Вроде бы он не сказал ничего особенного, но Амари оскорбился и процедил, изо всех сил стиснув эфес шпаги:

– Почему вы солгали?!

– Солгал? – Керво приподнял бровь и ухмыльнулся. – Выбирали бы вы выражения, а впрочем… что на этот раз вас не устроило, ваше высочество, позвольте спросить?

– Вы отказались принимать моих людей.

– Сожалею, но я и не обязан, – сказал Керво и расхохотался.

Амари опустил взгляд на мостовую и прикусил губу, боясь не сдержаться и все же вызвать нахального герцога. Отец подобного не одобрил бы, а, узнав об очередной дуэли, мог выслать еще дальше Нидоса, пусть большую глушь представить сложно.

– Да, я слегка исказил одно из уложений кодекса Сантаса Восьмого, – наконец признал Керво. – Но неужели вы полагаете, что те, кто собрался на площади, кроме нас с вами и еще двух-трех человек, о них хотя бы слышали? Кодекс принимался для дворян, горожане же станут жить так, как скажу я… или вы. До высшей справедливости им, кстати, тоже нет дела. Справедливость измеряется сытостью желудка и тугостью кошелька, потому ваша эскапада донельзя неуместна.

Выглянувшее из-за тучи солнце закрыла громада особняка. Черное с остроконечными шпилями строение не просто могло сравниться с королевским дворцом, оно его превосходило: и высотой, и размером (или же так казалось на фоне прочих домов Нидоса). Строгость первого уровня, угловатость второго и лихость третьего, обросшего многочисленными башенками, внешними галереями и балкончиками, создавали впечатление чего-то несуразного, но изящного и красивого. Многочисленные флюгера в виде приготовившихся к броску пантер и пикирующих хищных птиц только дополняли впечатление. Высокая кованая ограда и заросший старый сад надежно скрывали обитателей замка от любопытных взглядов случайных прохожих. Излишне большие окна словно насмехались над теми, кто хотел бы подглядеть, что же творится в комнатах.

– Не считайте, будто я преисполнился любви к ближним, принц Амари. Терпеть не могу этой пошлости и не подвержен ей, а услугу оказал скорее Алонцо, нежели вам, – Керво устало провел ладонью по лицу, чем-то неуловимо напомнив его величество. – Упорствуй я в желании довести казнь до конца, вы непременно приплели бы отца.

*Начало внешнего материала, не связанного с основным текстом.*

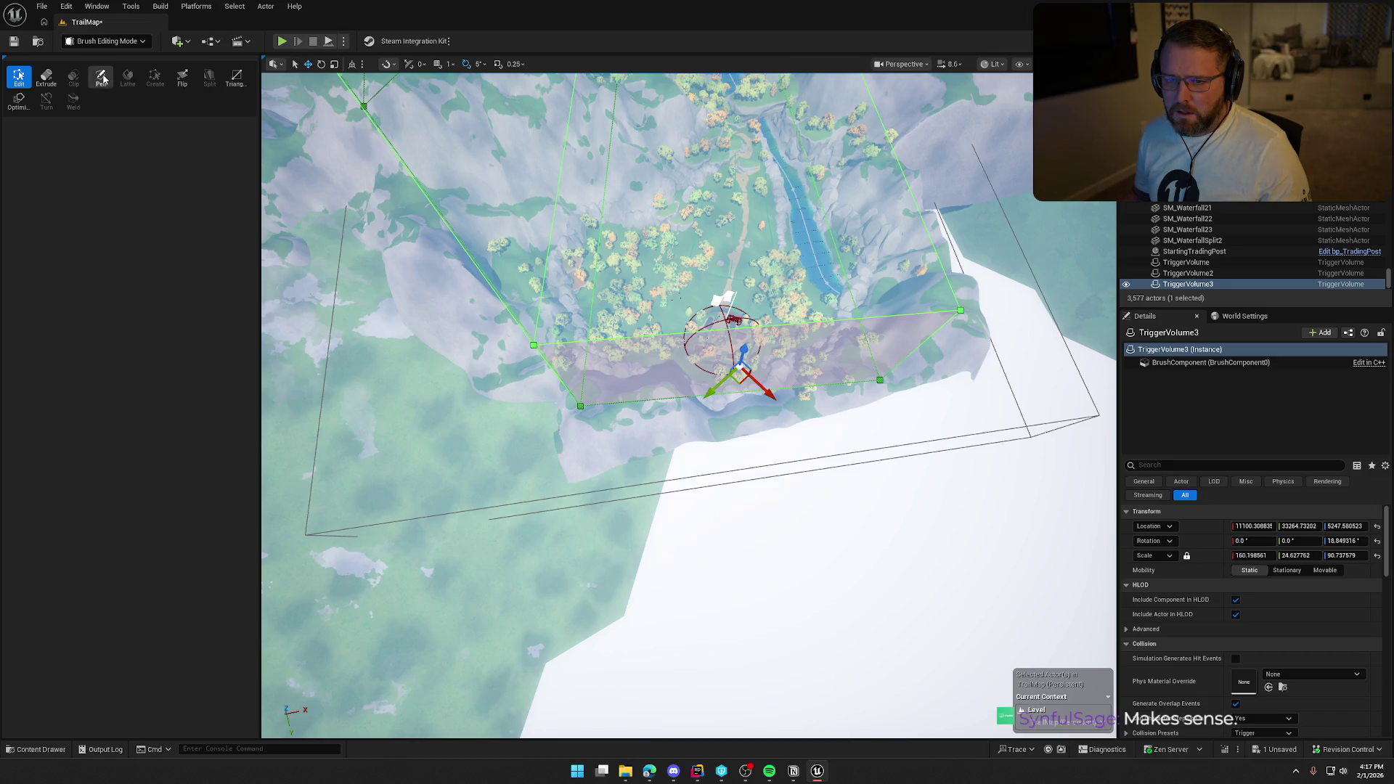
{"action": "left_click", "coordinate": [101, 77]}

Амари счел за лучшее не отвечать.

– И создалось бы впечатление, будто король Кассии не доверяет герцогу Нидоса, – продолжил Керво тоном занудного законника. – Впрочем, мы приехали.

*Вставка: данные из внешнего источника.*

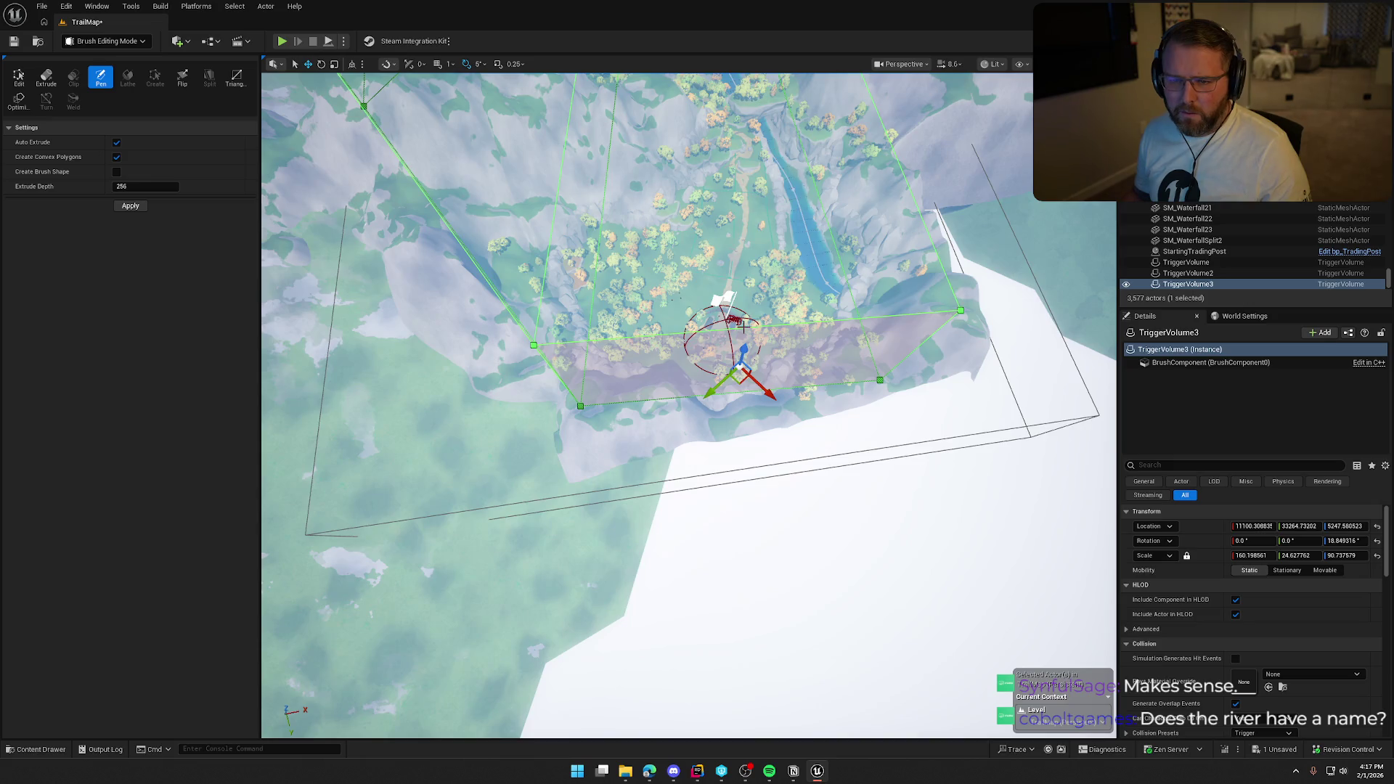
{"action": "left_click", "coordinate": [19, 77]}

Ворота с ощерившимися леопардовыми и птичьими головами бесшумно отворились. В три человеческих роста вышиной! Амари ждал от них хотя бы скрипа. Топот копыт по двору был единственным звуком в царстве черного камня. Встречающие господина слуги стояли молча, будто парисские рабы, только в отличие от несчастных, которых и за людей-то не считали, не опускали голов. Они смотрели прямо, без подобострастия, мнимой покорности и желания услужить, не проявляя ни радости, ни показной чопорности.

Герцог легко спрыгнул на каменные плиты. К нему немедленно подошел известный Амари как глашатай слуга и ухватил повод навострившего уши вороного.





– Со своим серым обращайтесь к Омеро, – кивнул на слугу герцог.

Конюх-глашатай коротко поклонился, протянул руку и взял Злата под уздцы, собираясь вести обоих жеребцов, которые по дороге едва не поубивали друг друга. Амари споро спешился, хотел отобрать повод Злата, но замер в замешательстве. Кони склонили головы и, не косясь друг на друга, безропотно пошли за слугой.

– Идемте, – то ли приказал, то ли позвал Керво. Он пересек двор, бегом поднявшись по ступеням, кивком поприветствовал встречающих, указал на невысокого сурэйца с непримечательным обветренным лицом, бросив так и не удосужившись обернуться: – Карлос, мой новый управляющий, по всем остальным вопросам – к нему.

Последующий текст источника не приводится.